# Do You Record A Synth's Onboard Effects?



## tressie5 (May 24, 2022)

When I first started using synths, I typically printed a synth's effects (reverbs, delays, flanges, compression, EQ's, etc) for three reasons - to save time in the mix process, to lessen the computer's load, and lack of available VST effects. 

Although recording a synth's effects does have its good and bad points, in the end, I eschew most of them up front in favor of adding them back in later as I achieve a more cohesive and balanced mix that way. And it definitely helps that the plethora of effects (really, an embarrassment of riches!) built into Cubase 12 sounds really good out of the box, so I don't have to dip into my meager pockets for Eventide or Waves stuff.


----------



## Pier (May 24, 2022)

It would be great if synths offered a secondary output bypassing the effects.


----------



## flampton (May 24, 2022)

I don't need to freeze my synths much, however on that odd occasion I have to freeze a synth because of CPU usage I will include the effects. And then if they start to not work with the composition I will unfreeze and change the effects and then freeze it back up. 

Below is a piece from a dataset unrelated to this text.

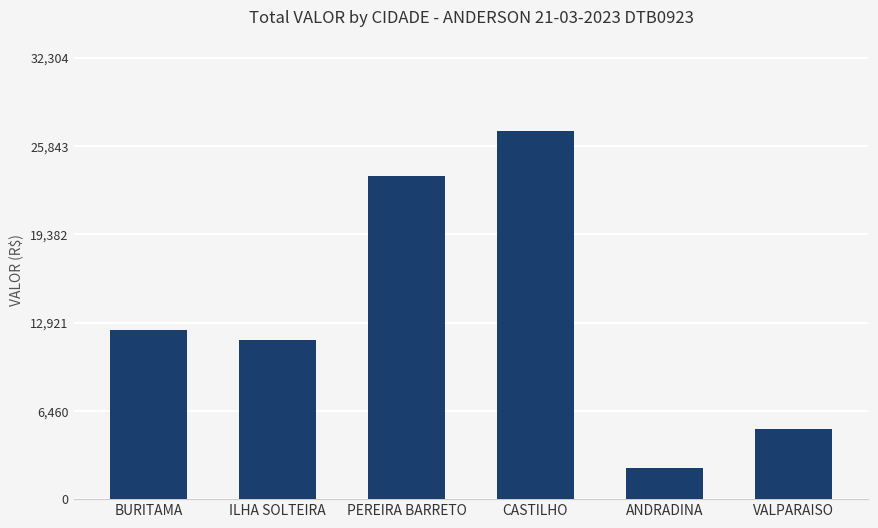

At which label does the data first exceed 12400?

BURITAMA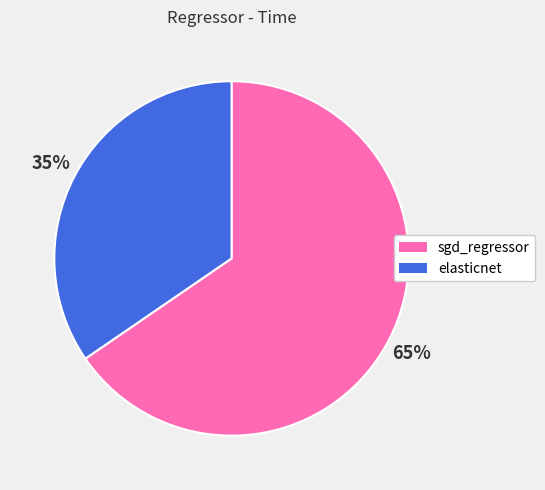

True or false: sgd_regressor accounts for 65% of the total.

True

I should also note that I like to use other effects processors because I like my phasing a particular way, flanging, delay etc... e.g. I still get the phasing just the way I want no matter the maker of the synth. That goes for every other effect. This way is more expensive, but when you have grown up collecting (and selling) hundreds of guitar pedals you crave unique in everything.


----------



## jsheaucsb (May 24, 2022)

If they sound good, use em!

I will often do a looping section when I record and do the same passage as passes with fx on and off. Best of both worlds


----------



## ReleaseCandidate (May 25, 2022)

Record the MIDI and do a second run with (some) FX turned off.
Or record only the MIDI and use the hardware just for 'monitoring'.

When using plain 'analog' sounds (what are the Moog, Roland, Oberheim, ... lovers doing with pitchforks at my door?), I don't even record the audio (just MIDI) and use plugins, as they are way easier to tweak in the mix. For more complex sounds I do record the hardware's audio too, sometimes with and sometimes without the hardware's reverb/delay.


----------



## vitocorleone123 (May 25, 2022)

If they’re integral to the sound I’ve created on the hardware, yes. If I set them as an enhancement/alternative (ie set the values but don’t turn them on), then usually not.

50/50

With the recorded MIDI and the use of presets it’s really not hard at all to re-record things, and if you choose your hardware well, there’s benefits. However, I’m not working with deadlines.

If there’s any concern about the fx, just record a take with and one without them on.

I approach software synths similarly - only I may end up with 2 instances of the synth, one with fx on and the other not. I’ll usually decide prior to printing them to audio.


----------